Doğan Medya’nın dik durmasının, kendi selameti için daha iyi olacağını düşünüyordum.
“Doğan Grubu rükûdaydı, secdeye geçmeden yere kapaklandı”
– “Kan davasını Doğan Grubu başlattı” mı diyorsunuz?
Hayır, karşılıklı oldu. Bu krizde dik durması ve kendini koruyabilmesi için gerçek anlamda gazeteciliğe dönmesi bence daha uygun olurdu. Ama öyle yapmadı. Boyun eğdi, geriledi, taviz vererek belayı defetmenin mümkün olabileceğini düşündü. Bana kalırsa, bu, iktidarın en tepesindeki kişi için büyük bir zaaf gösterisiydi. Bu zaaf da daha fazla hamleyi üzerine çekecek şekilde davetiye çıkarıyormuş gibi algılandı. Bu süreç bugün devam ediyor.
İki sene önce verdiğim bir söyleşide “Medya alanında neredeyse herkes secdede, benim içinde bulunduğu grup ise rükûda” demiştim. Bugün geldiğimiz noktada benim birkaç gün öncesine kadar içinde bulunmuş olduğum grup rükûdan secdeye de geçmedi, yere kapaklandı.
– Doğan Grubu’nun sizce ‘yere kapaklanması’nın sebebi sadece mali işleri mi?
Karşı karşıya gelinen tehditler, en azından Aydın Doğan’ın kendisi açısından ve bazı aile mensupları açısından varoluşsal bir konu. Onları anlayışla karşılamıyor değilim.
“Doğan Medya’ya kayyum atanması dahil her şey olabilir”

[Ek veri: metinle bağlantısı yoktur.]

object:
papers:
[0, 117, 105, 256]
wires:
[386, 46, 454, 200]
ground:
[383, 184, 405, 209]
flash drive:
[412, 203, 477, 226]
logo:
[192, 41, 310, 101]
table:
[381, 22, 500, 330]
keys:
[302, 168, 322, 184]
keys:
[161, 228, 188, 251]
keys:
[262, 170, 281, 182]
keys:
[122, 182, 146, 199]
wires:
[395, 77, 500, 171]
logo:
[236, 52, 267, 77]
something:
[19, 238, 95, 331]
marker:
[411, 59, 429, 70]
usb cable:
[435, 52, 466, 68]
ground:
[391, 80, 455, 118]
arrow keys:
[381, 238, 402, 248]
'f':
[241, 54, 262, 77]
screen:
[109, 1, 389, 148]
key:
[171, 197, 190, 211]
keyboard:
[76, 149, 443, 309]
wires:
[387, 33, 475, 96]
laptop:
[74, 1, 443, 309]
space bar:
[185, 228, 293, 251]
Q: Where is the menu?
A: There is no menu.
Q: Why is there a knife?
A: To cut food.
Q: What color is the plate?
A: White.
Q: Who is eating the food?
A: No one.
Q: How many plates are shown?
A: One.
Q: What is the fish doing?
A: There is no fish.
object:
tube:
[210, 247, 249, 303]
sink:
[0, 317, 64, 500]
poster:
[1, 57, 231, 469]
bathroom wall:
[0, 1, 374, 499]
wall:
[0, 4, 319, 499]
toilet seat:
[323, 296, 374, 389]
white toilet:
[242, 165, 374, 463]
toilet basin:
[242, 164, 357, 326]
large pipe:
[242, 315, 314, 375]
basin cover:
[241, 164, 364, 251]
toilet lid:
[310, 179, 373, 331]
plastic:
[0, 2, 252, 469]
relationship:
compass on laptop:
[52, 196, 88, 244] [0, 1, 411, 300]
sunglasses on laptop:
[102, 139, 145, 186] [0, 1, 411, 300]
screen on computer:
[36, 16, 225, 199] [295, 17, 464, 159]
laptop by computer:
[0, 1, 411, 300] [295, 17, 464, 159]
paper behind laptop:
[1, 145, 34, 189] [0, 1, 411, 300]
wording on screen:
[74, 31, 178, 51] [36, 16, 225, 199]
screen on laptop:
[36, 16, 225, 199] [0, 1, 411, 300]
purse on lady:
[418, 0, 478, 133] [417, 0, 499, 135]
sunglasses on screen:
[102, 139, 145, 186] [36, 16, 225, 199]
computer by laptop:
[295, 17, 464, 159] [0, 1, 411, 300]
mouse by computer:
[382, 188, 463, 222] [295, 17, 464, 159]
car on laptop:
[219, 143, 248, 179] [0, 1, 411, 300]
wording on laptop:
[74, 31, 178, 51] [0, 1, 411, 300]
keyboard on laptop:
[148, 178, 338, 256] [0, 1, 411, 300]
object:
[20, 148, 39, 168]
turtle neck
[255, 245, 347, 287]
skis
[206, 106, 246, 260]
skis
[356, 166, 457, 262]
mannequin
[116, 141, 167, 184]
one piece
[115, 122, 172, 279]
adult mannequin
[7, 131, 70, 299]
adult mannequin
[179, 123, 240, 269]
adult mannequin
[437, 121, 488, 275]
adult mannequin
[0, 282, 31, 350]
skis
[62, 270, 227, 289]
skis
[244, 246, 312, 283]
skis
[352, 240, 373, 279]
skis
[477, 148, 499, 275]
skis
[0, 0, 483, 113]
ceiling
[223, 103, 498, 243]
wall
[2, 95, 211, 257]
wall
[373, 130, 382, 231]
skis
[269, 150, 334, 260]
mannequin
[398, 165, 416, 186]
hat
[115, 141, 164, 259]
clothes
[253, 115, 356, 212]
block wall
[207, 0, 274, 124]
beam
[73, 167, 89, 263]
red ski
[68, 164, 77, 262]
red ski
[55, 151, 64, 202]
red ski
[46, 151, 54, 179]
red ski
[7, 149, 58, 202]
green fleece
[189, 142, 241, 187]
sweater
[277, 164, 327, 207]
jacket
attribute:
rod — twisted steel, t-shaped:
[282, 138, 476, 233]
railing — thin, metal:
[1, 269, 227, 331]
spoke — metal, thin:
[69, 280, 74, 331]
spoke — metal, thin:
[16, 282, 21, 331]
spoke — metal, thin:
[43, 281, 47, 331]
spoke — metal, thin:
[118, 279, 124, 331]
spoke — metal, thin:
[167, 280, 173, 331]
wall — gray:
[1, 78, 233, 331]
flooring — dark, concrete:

– Hürriyet, birinci sayfasında Türkiye’nin siyasi tarihine geçen Zaman binası önünde başörtülü kadınlara müdahale fotoğraflarını paylaşmadı. Bu tuhaf, çelişkili bir durum. Aynısı yarın Doğan Medya’nın da başına gelebilir. Kaldı ki, Hürriyet binası iki kez saldırıya uğradı. Saldırganlar adeta taltif edildi. Biri bakan yardımcısı yapıldı.
– Doğan Medya’ya kayyum atanabileceğini mi düşünüyorsunuz?
Her şey olabilir. Ethem Sancak medyasının veya Yeni Şafak’ın böyle bir sorunu yok, ama Doğan Medya’nın olabilir. Faşizan gidişattan kasıt zaten bu tür durumların baş göstermesidir.
– Aydın Doğan veya kızları sizce hapse girmekten endişeleniyor mu?
Hukukçu değilim. Dosyayı da incelemedim. Ama hukukun çiğnendiği böyle bir dönemde, bu tür endişeler olabilir.